- Material for the task -
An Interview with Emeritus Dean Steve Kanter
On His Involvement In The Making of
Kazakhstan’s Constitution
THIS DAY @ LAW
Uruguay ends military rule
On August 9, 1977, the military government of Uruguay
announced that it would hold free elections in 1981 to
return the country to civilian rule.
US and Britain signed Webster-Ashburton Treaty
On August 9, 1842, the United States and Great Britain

- What needs to be done -
Produce a word-for-word copy of all the entries above.

- Solved problem -
An Interview with Emeritus Dean Steve Kanter
On His Involvement In The Making of
Kazakhstan’s Constitution
THIS DAY @ LAW
Uruguay ends military rule
On August 9, 1977, the military government of Uruguay
announced that it would hold free elections in 1981 to
return the country to civilian rule.
US and Britain signed Webster-Ashburton Treaty
On August 9, 1842, the United States and Great Britain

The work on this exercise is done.